Plosser, in early November, recommended, in addition to publishing
FOMC participants’ funds rate projections in the SEP, that the FOMC
announce an explicit 2% inflation target and “provide information on the
FOMC’s reaction function.”

The Fed should “communicate policy decisions in terms of changes in
the economic conditions that the FOMC is using to formulate policy…,”
said Plosser. “Because policymakers do not know with certainty how
economic conditions will evolve, they cannot say with certainty what
policy will be in the future, but policymakers can provide information
on what factors will influence their policy decisions.”

“In addition to describing the set of conditioning variables that
we consider as we formulate policy, we should communicate our policy
decisions in terms of the changes in these important conditioning
variables,” Plosser said. “If the Fed chooses a consistent set of
variables and sticks to them, the public would better understand our
reaction function and thus have a greater ability to form judgments
about the likely course of policy. This approach would reduce
uncertainty about policy actions and promote stability.”

Minneapolis Fed President Narayana Kocherlakota had a similar
recommendation in early November, saying the FOMC should provide a
“public contingency plan” that would “provide clear guidance on how it
will respond to a variety of relevant scenarios.”

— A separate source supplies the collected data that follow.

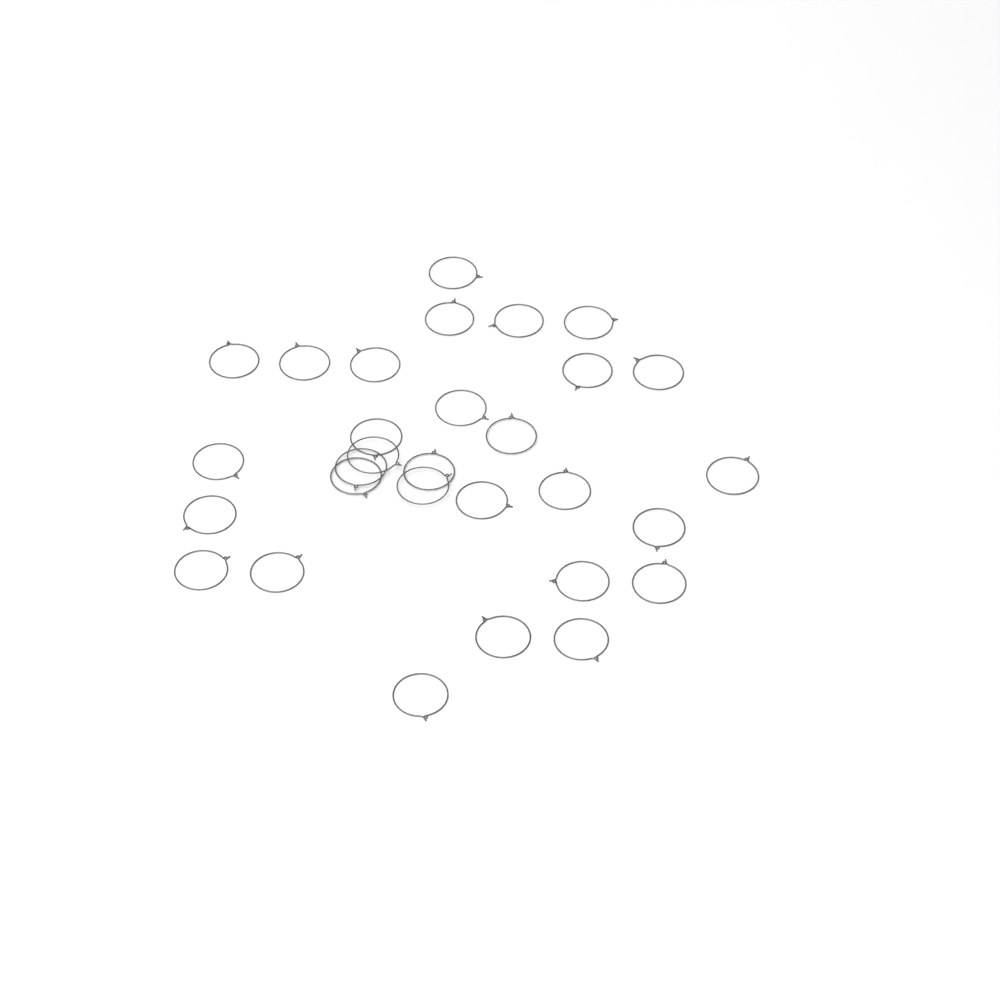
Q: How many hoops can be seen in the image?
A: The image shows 30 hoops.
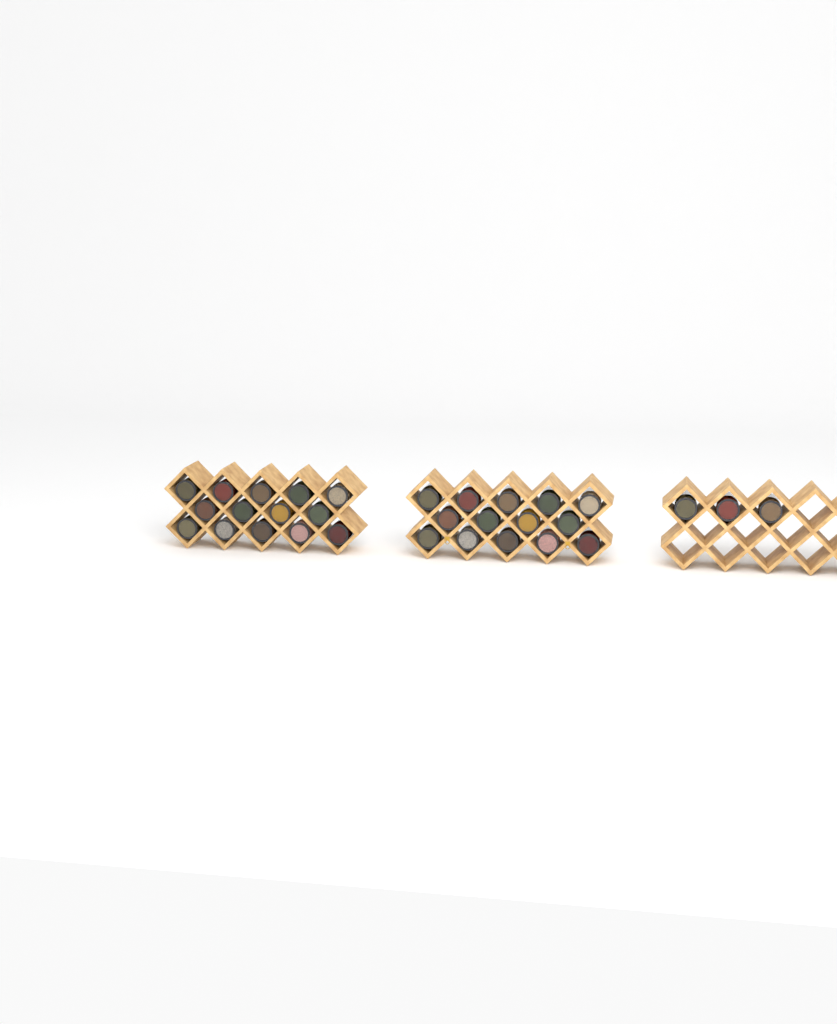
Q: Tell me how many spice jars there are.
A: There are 31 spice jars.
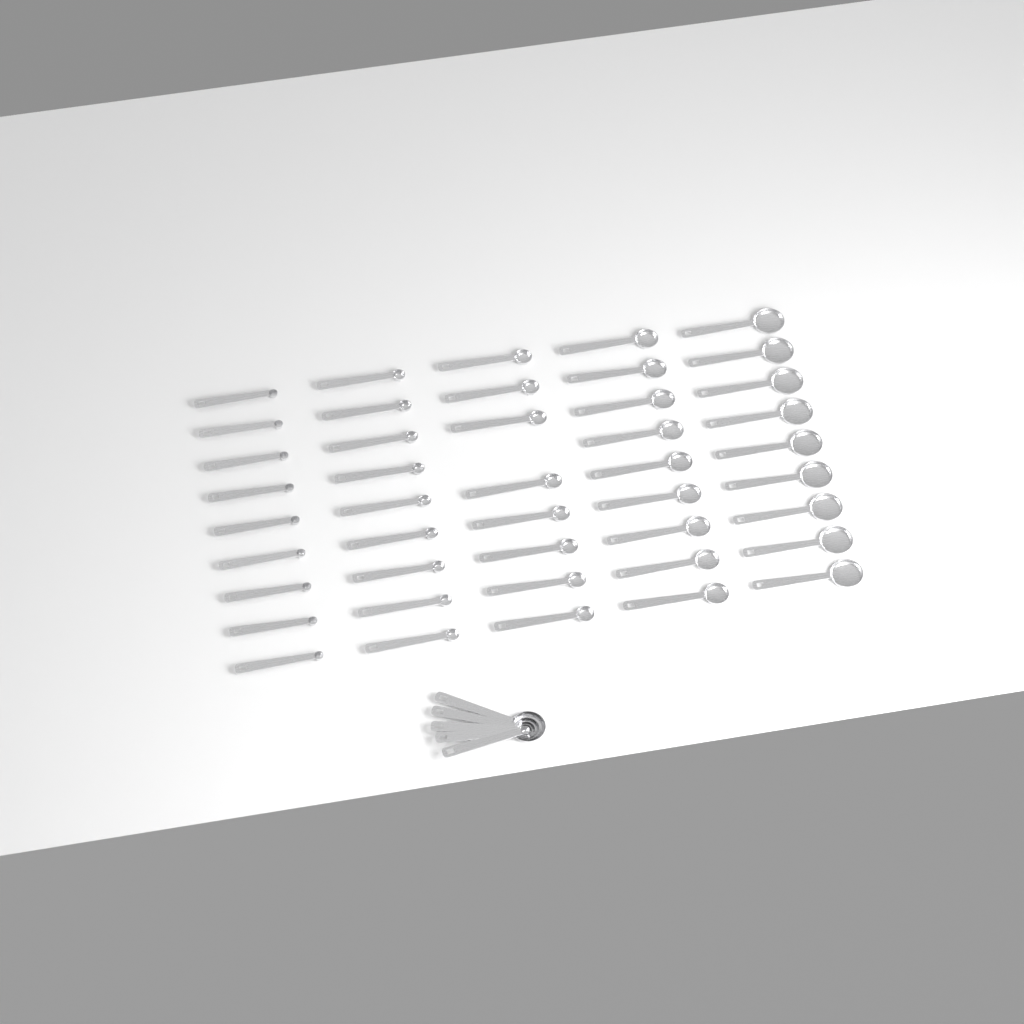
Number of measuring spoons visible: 49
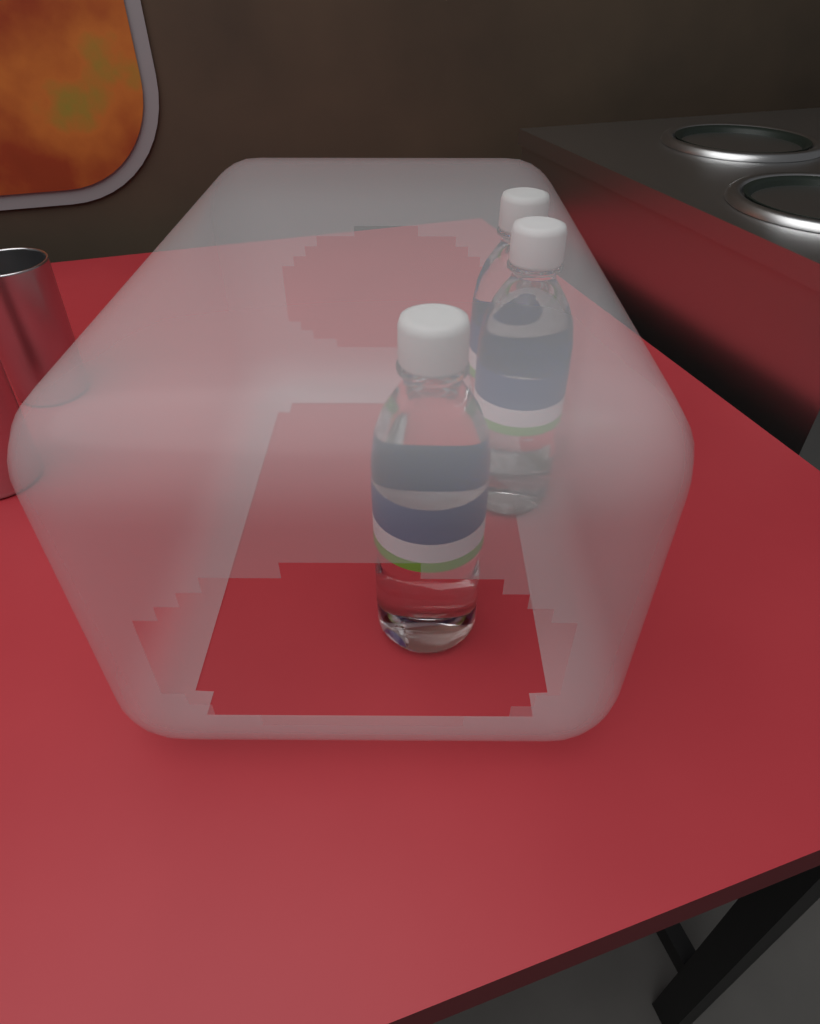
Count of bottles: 3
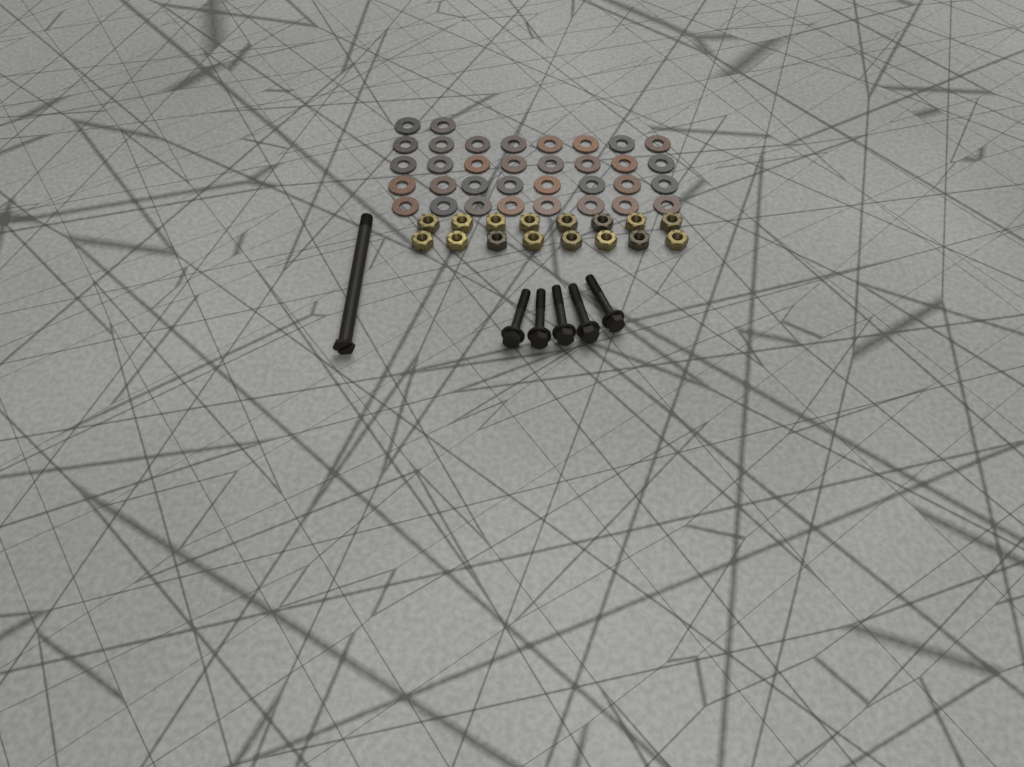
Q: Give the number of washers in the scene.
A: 34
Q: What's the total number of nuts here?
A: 16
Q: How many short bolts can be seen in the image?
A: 5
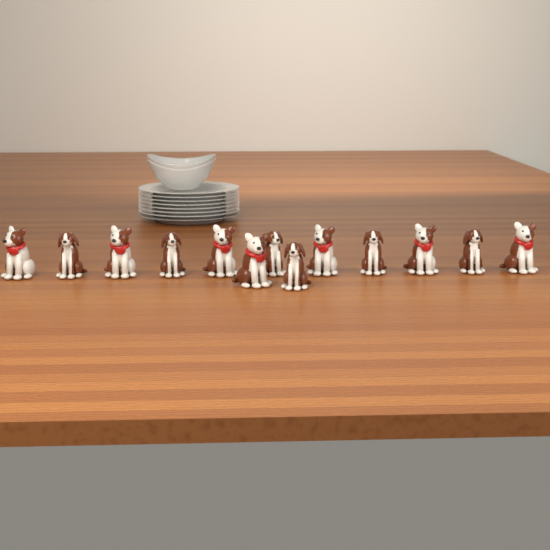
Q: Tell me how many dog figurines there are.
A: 13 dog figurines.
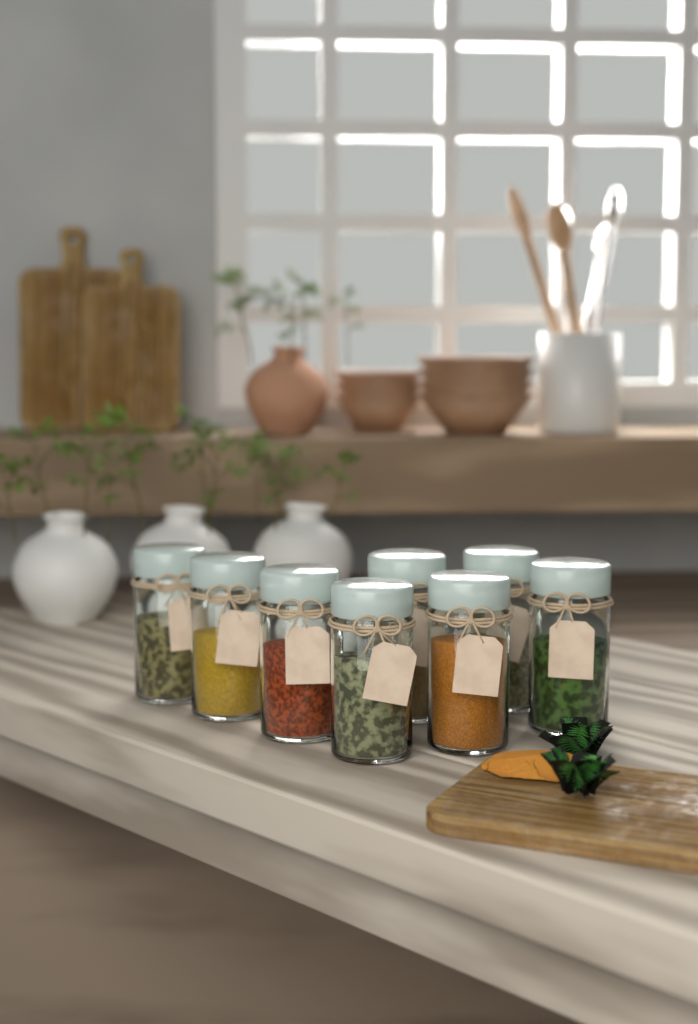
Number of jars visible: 8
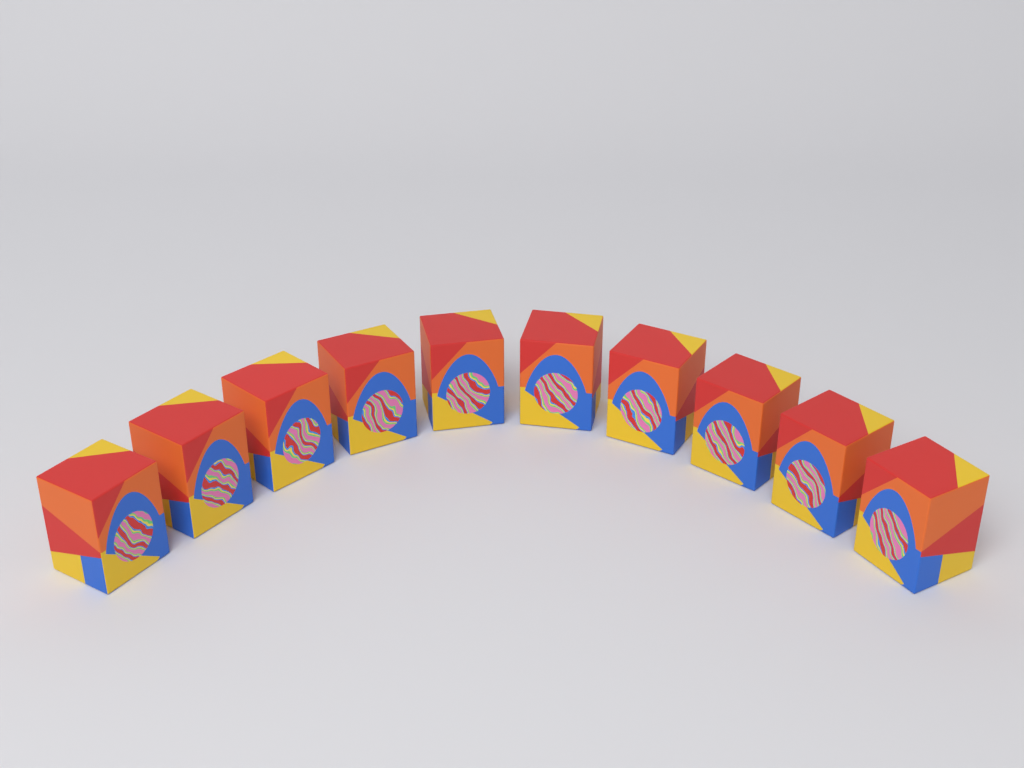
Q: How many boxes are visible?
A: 10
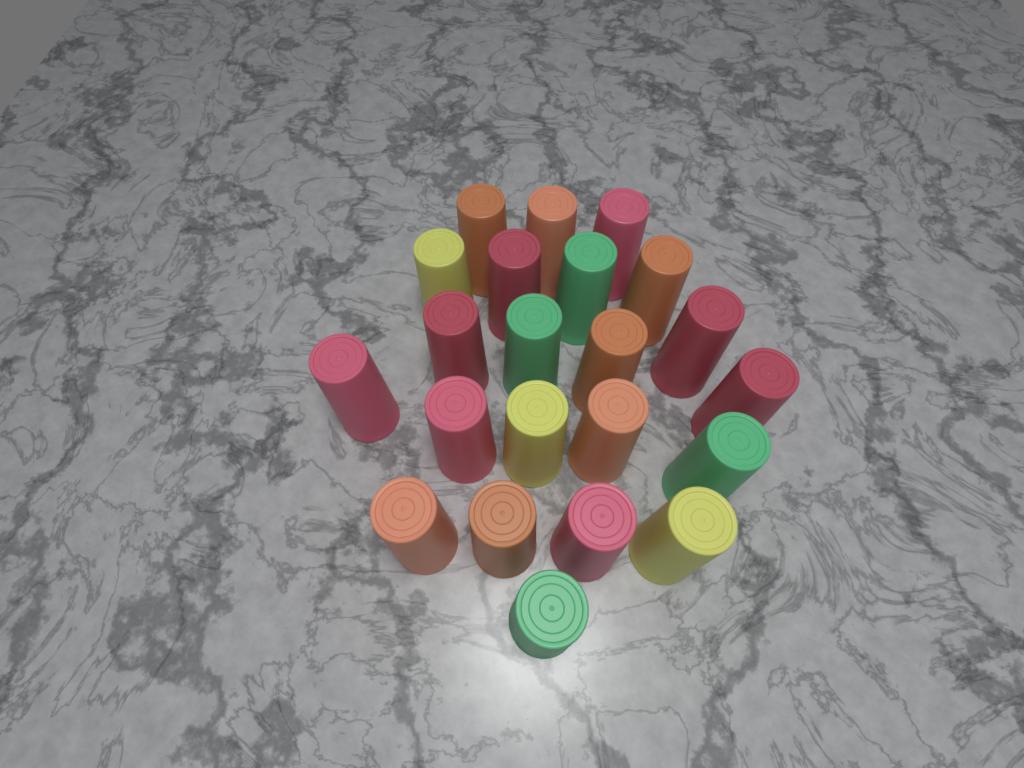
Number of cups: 22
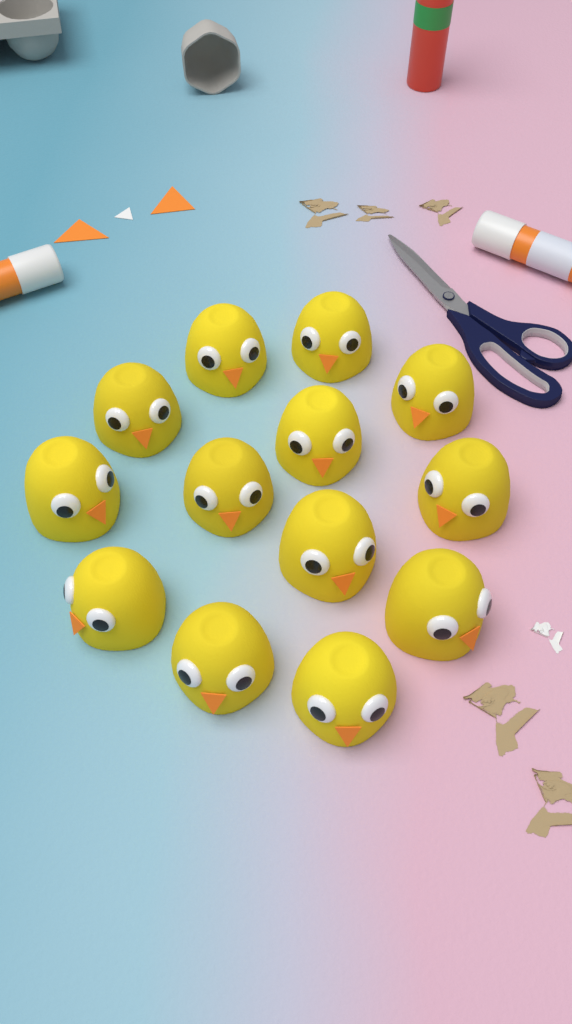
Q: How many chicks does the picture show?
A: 13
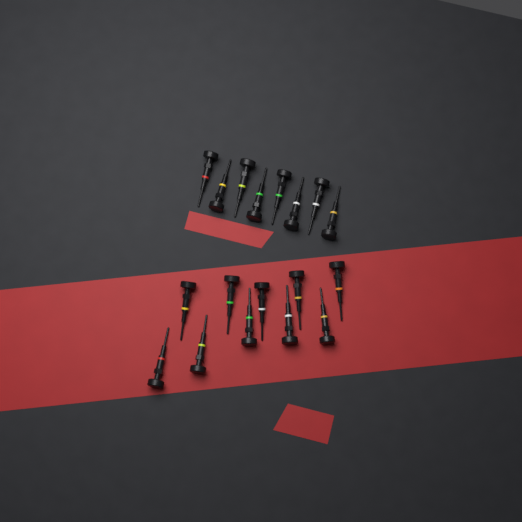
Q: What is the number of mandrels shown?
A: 18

Whatever their funds rate projections turn out to be on Jan. 25,
FOMC members remained divided on what policy they thought was
appropriate on Dec. 13. As was already known, Plosser, Kocherlakota and
Dallas Fed President Richard Fisher, who had dissented against easing
moves in August and September, voted with the majority, while Evans
dissented for the second straight meeting in favor of immediate further
easing.

Evans had his sympathizers, the minutes make clear. “A number of
members indicated that current and prospective economic conditions could
well warrant additional policy accommodation, but they believed that any
additional actions would be more effective if accompanied by enhanced
communication about the Committee’s longer run economic goals and policy
framework.”

But “a few others continued to judge that maintaining the current
degree of policy accommodation beyond the near term would likely be
inappropriate given their outlook for economic activity and inflation,
or questioned the efficacy of additional monetary policy actions in
light of the nonmonetary headwinds restraining the recovery.”